Personal information
- Full name: Frank Bennett
- Date of birth: 3 January 1969 (age 57)
- Place of birth: Birmingham, England
- Height: 5 ft 11 in (1.80 m)
- Position: Forward

Senior career*
- Years: Team / Apps / (Gls)
- 1992–1993: Halesowen Town
- 1993–1996: Southampton / 19 / (1)
- 1996: → Shrewsbury Town (loan) / 4 / (3)
- 1996–2000: Bristol Rovers / 44 / (4)
- 2000: Exeter City / 9 / (1)
- 2000–2001: Forest Green Rovers / 27 / (2)
- 2001: Aberystwyth Town
- 2001–2002: Weston-super-Mare
- 2002–2004: Bath City
- 2004–??: Brislington

= Frankie Bennett =

English footballer

Frank Bennett (born 3 January 1969) is an English former professional football forward.

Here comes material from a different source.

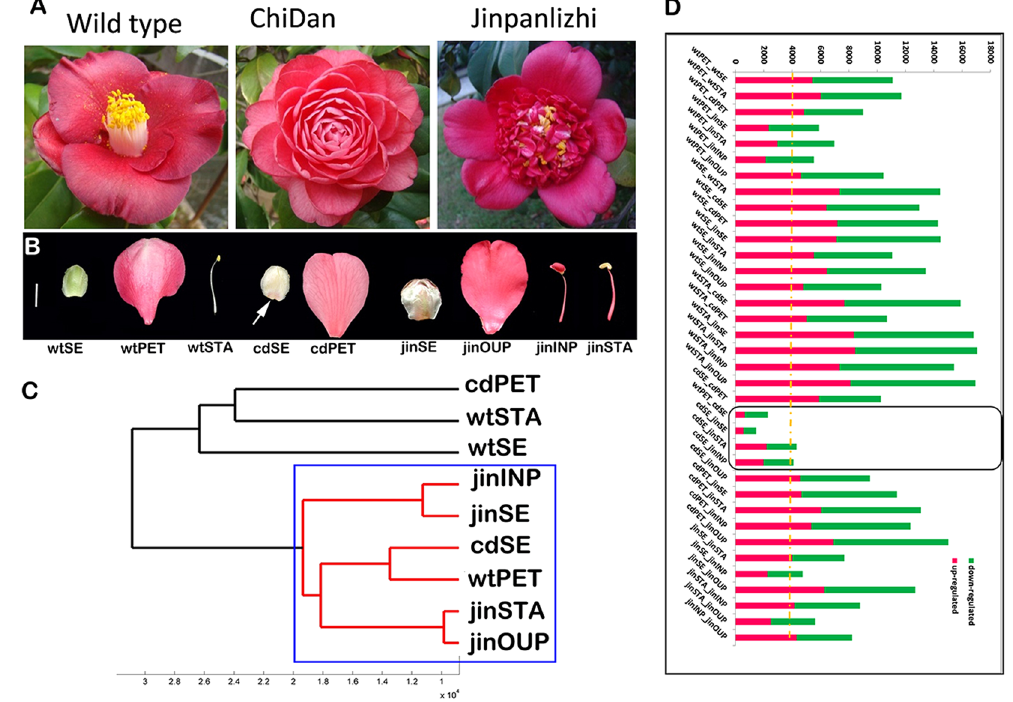
Figure 1. Comparative transcriptomics analysis in wild and doubled camellias. ( A ) Overviews of wild and double flower varieties. From left to right, wild, formal double “ChiDan”, anemone double “Jinpanlizhi”. ( B ) Floral tissues for the transcriptomics study. Arrow indicates the pigmentation in sepal of ChiDan. White bar, = 1 cm. ( A , C ) dendrogram plot of clustering of samples by the mean expression levels. Distance less than 20,000 was highlighted by red lines (inside the blue rectangular). ( D ) The summary of numbers of DEGs among floral organs. Red, up-regulated genes; green, down-regulated genes. wtSE, wild type sepal; wtPET, wild type petal; wtSTA, wild type stamen; cdSE, ChiDan sepal; cdPET, ChiDan petal; jinSE, Jinpanlizhi sepal; jinOUP, Jinpanlizhi outer petal; jinINP, Jinpanlizhi inner petal; jinSTA, Jinpanlizhi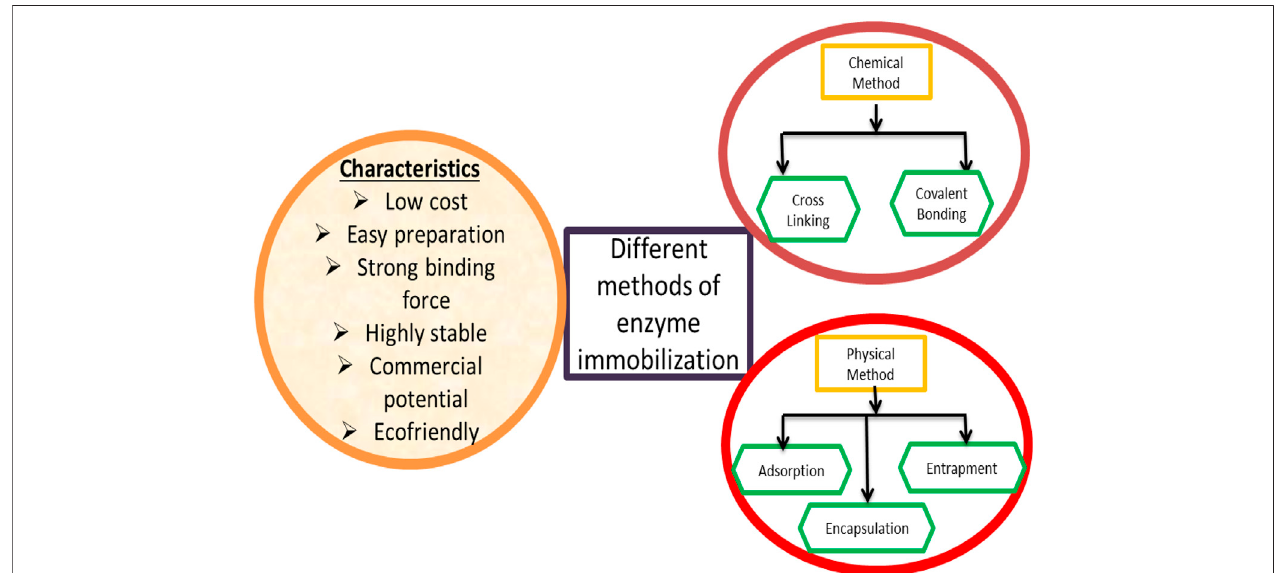
FIGURE 1 | Chemical and physical method(s) of immobilization and their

Bennett played for Halesowen Town before joining Southampton in February 1993 for an initial fee of £10,000. He played 19 times, mainly as a substitute, and scored once against Chelsea, before joining Shrewsbury Town on loan in October 1996 and moved to Bristol Rovers the following month for a fee of £3,000.

He joined Exeter City on non-contract terms in February 2000, but left to join Forest Green Rovers the following month. He was a part of the Forest Green side that reached the 2001 FA Trophy final after he scored in a 4-1 semi final win over Hereford United at Edgar Street.

He moved to Aberystwyth Town and then followed manager Frank Gregan to Weston-super-Mare. He joined Bath City in June 2002. He struggled with injury and turned down a reduced deal in May 2004, joining Brislington in August 2004.

Bennett has a wife named Michelle, a son, Joshua, and a daughter, Shanee.